Interpreting section 514(a) to preempt the California levying statute also raises grave constitutional difficulty. A state’s taxing power is one of its attributes of sovereignty, existing independent of the Constitution and reserved under the Tenth Amendment except as conditioned by other provisions of the Constitution. See Railroad Co. v. Peniston, 85 U.S. (18 Wall.) 5, 29, 21 L.Ed. 787 (1873). A necessary incident of this power is the power to enforce uniformly the collection of a tax. See United States v. Hester, 137 F.2d 145, 147-48 (10th Cir. 1943). A finding of federal preemption here will pose a serious obstacle to the state’s exercise of this power, casting doubt on section 514(a)’s constitutionality. The constitutional difficulty this construction creates provides an additional reason for construing section 514(a) not to preempt the California levying statute. See Lynch v. Overholser, 369 U.S. 705, 710-11, 82 S.Ct. 1063, 1067, 8 L.Ed.2d 211 (1962) (federal statutes are to be construed to avoid serious doubt of constitutionality); International Association of Machinists v. Street, 367 U.S. 740, 749, 81 S.Ct. 1784, 1789, 6 L.Ed.2d 1141 (1961) (same).

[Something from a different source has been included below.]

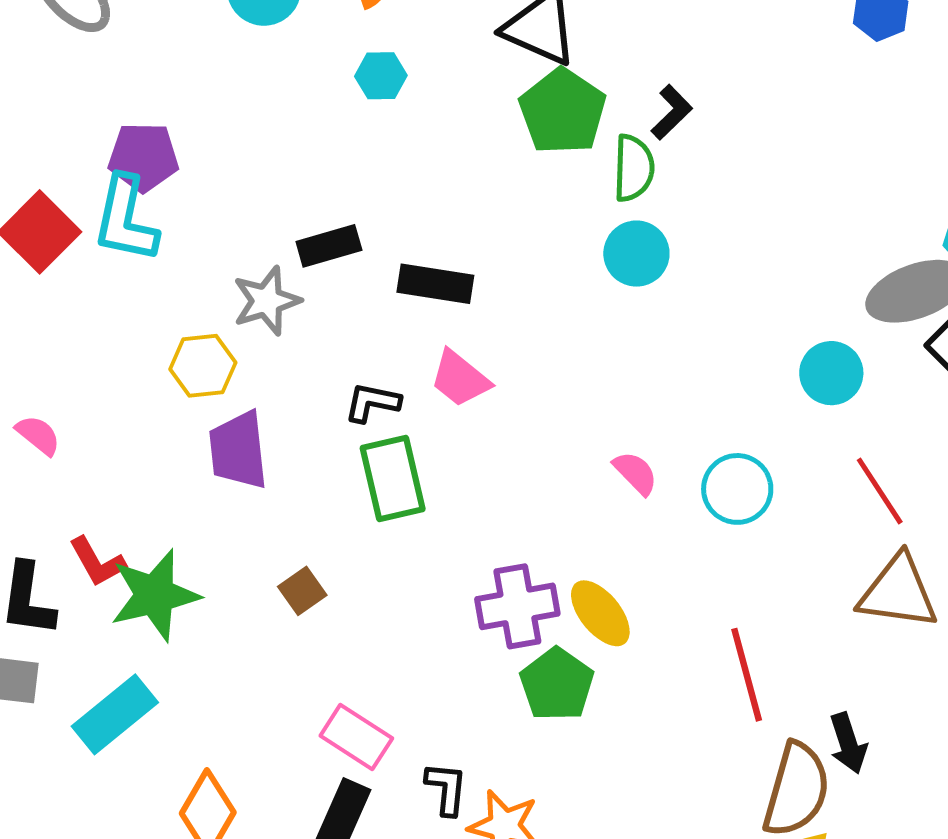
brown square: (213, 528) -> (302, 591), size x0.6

Assuming the district court possessed subject-matter jurisdiction, I would affirm the district court’s judgment. 
      
      . If the case were a challenge to a tax, 28 U.S.C. § 1341 would preclude removal jurisdiction. But here the state is challenging a trust created under a federal statute. A fiduciary under 29 U.S.C. § 1002(14)(A) has been sued and moved to remove the case to the district court. The trust has raised a federal question under ERISA and 29 U.S.C. § 1132 makes the amount in controversy immaterial.
     
      
      . Admittedly, in determining the jurisdictional basis for removal, federal courts are not necessarily bound by how the plaintiff couches his claim. Sometimes federal law wholly displaces a plaintiff’s state law remedies. In such cases, although a plaintiff purports to rely upon a state remedy, any right he possesses is based in federal law, conferring federal question jurisdiction over his action. See, e.g., Fristoe v. Reynolds Metal Co., 615 F.2d 1209, 1212 (9th Cir. 1980).
      This basis for removal jurisdiction was applied in Stone v. Stone, 632 F.2d 740 (9th Cir. 1980), cert. denied, 453 U.S. 922, 101 S.Ct. 3158, 69 L.Ed.2d 1004 (1981), to a state-based claim involving an ERISA issue. The plaintiff in Stone brought a state-created conversion action in state court against a pension plan, alleging that she owned a 40% community interest in the pension benefits of her divorced husband. Although her complaint based relief solely upon state law, the Ninth Circuit ruled that federal question jurisdiction supported removal because ERISA gave her standing as a plan “participant” to sue under ERISA § 502(a), 29 U.S.C. § 1132(a) (1976), to enforce a pension obligation. Stone, 632 F.2d at 743.
      
        Stone, however, does not extend to this case. ERISA § 502(a) confers standing only to plan participants, beneficiaries, fiduciaries, and the Secretary of Labor. Unlike the disappointed spouse in Stone, the Franchise Tax Board does not fall into any of these categories. If it has a remedy, it is state-created and not based upon ERISA. The rationale supporting removal jurisdiction is therefore absent here.
     
      
      . Section 514(a) provides:
      Except as provided in subsection (b) of this section, the provisions of this subchapter and subchapter III of this chapter shall supercede any and all State laws insofar as they may now or hereafter relate to any employee benefit plan described in section 1003(a) of this title and not exempt under section 1003(b) of this title. This section shall take effect on January 1, 1975.
      29 U.S.C. § 1144(a) (1976).
     
      
      . Section 206(d)(1) provides in full:
      Each pension plan shall provide that benefits provided under the plan may not be assigned or alienated.
      29 U.S.C. § 1056(d)(1) (1976).